- Exercise directions -
For the data below, please report each line where the word "ankle" is found.
____________________
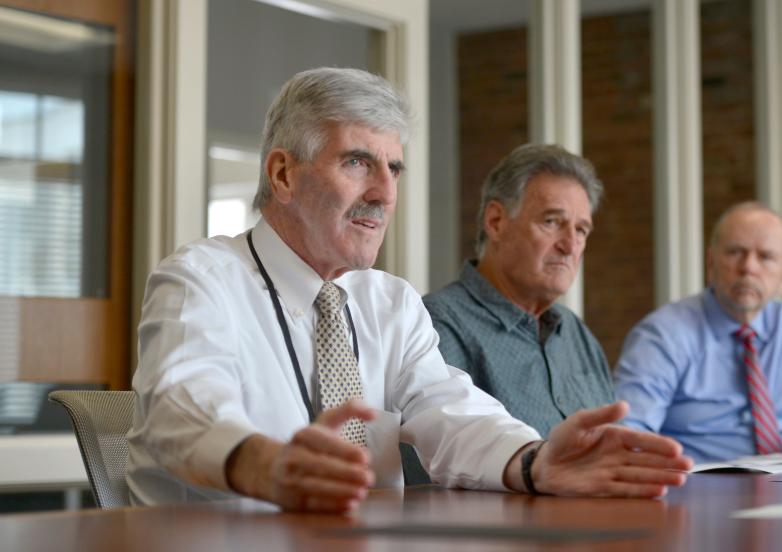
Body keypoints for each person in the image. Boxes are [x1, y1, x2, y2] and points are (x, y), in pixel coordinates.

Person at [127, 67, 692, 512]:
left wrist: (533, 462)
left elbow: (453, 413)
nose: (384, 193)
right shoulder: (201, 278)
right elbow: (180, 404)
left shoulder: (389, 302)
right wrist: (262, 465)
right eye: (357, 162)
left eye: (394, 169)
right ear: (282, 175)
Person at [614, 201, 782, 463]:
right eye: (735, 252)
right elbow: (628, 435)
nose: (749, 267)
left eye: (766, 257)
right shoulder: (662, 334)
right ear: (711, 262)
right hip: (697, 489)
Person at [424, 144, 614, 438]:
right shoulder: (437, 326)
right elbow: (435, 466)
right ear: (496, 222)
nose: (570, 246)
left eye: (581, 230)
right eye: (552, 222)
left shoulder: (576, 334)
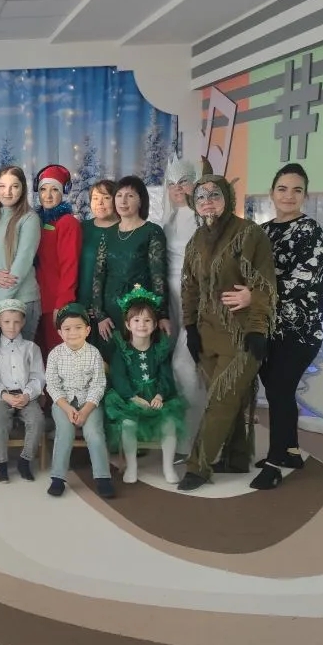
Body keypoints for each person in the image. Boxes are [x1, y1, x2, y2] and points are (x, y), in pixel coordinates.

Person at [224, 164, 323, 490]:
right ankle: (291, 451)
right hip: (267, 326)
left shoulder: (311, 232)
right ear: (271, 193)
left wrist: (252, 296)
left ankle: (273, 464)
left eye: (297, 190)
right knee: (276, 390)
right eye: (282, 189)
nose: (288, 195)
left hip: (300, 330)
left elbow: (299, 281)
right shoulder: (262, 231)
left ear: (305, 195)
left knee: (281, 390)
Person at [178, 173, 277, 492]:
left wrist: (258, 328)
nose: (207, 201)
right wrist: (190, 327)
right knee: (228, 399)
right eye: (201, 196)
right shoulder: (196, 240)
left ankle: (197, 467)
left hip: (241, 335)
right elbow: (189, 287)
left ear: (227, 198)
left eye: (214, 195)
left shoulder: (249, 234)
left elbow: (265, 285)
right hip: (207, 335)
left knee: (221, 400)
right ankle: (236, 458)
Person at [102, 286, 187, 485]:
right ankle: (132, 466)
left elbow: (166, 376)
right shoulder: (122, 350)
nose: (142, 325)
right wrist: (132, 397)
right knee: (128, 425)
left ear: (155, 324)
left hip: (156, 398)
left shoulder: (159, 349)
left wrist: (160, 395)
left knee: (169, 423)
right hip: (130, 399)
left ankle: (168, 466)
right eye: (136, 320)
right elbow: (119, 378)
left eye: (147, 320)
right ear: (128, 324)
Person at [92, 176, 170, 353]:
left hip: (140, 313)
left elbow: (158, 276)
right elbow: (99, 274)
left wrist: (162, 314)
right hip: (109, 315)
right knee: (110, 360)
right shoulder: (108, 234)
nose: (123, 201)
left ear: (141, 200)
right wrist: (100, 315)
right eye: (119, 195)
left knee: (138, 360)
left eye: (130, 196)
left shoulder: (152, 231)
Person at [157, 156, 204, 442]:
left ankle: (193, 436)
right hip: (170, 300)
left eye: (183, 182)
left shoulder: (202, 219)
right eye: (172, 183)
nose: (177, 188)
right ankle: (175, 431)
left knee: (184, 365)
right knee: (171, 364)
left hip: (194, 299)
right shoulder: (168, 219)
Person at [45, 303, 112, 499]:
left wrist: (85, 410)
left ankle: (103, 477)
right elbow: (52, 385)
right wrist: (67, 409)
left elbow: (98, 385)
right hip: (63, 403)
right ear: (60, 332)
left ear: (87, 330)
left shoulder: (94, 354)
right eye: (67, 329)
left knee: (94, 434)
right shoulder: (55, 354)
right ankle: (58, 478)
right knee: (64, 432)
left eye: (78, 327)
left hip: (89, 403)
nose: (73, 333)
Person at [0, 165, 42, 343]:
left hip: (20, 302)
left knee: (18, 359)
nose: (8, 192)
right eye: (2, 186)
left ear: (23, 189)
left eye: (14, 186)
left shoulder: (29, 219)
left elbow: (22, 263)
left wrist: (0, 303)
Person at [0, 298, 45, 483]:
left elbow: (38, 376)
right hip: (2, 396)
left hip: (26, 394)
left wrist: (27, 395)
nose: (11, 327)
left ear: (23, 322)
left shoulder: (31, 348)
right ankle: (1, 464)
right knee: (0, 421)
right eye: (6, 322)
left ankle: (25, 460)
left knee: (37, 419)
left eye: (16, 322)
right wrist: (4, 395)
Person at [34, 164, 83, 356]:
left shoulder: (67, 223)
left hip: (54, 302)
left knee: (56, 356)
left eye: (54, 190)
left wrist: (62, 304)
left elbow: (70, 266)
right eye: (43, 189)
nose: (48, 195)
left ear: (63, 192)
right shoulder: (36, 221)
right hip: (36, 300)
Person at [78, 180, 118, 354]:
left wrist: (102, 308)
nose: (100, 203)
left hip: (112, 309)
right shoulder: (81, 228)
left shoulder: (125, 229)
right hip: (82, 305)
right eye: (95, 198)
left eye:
____________________
- Written response -
right ankle: (291, 451)
left ankle: (273, 464)
left ankle: (197, 467)
right ankle: (236, 458)
right ankle: (132, 466)
left ankle: (168, 466)
left ankle: (193, 436)
right ankle: (175, 431)
left ankle: (103, 477)
right ankle: (58, 478)
right ankle: (1, 464)
left ankle: (25, 460)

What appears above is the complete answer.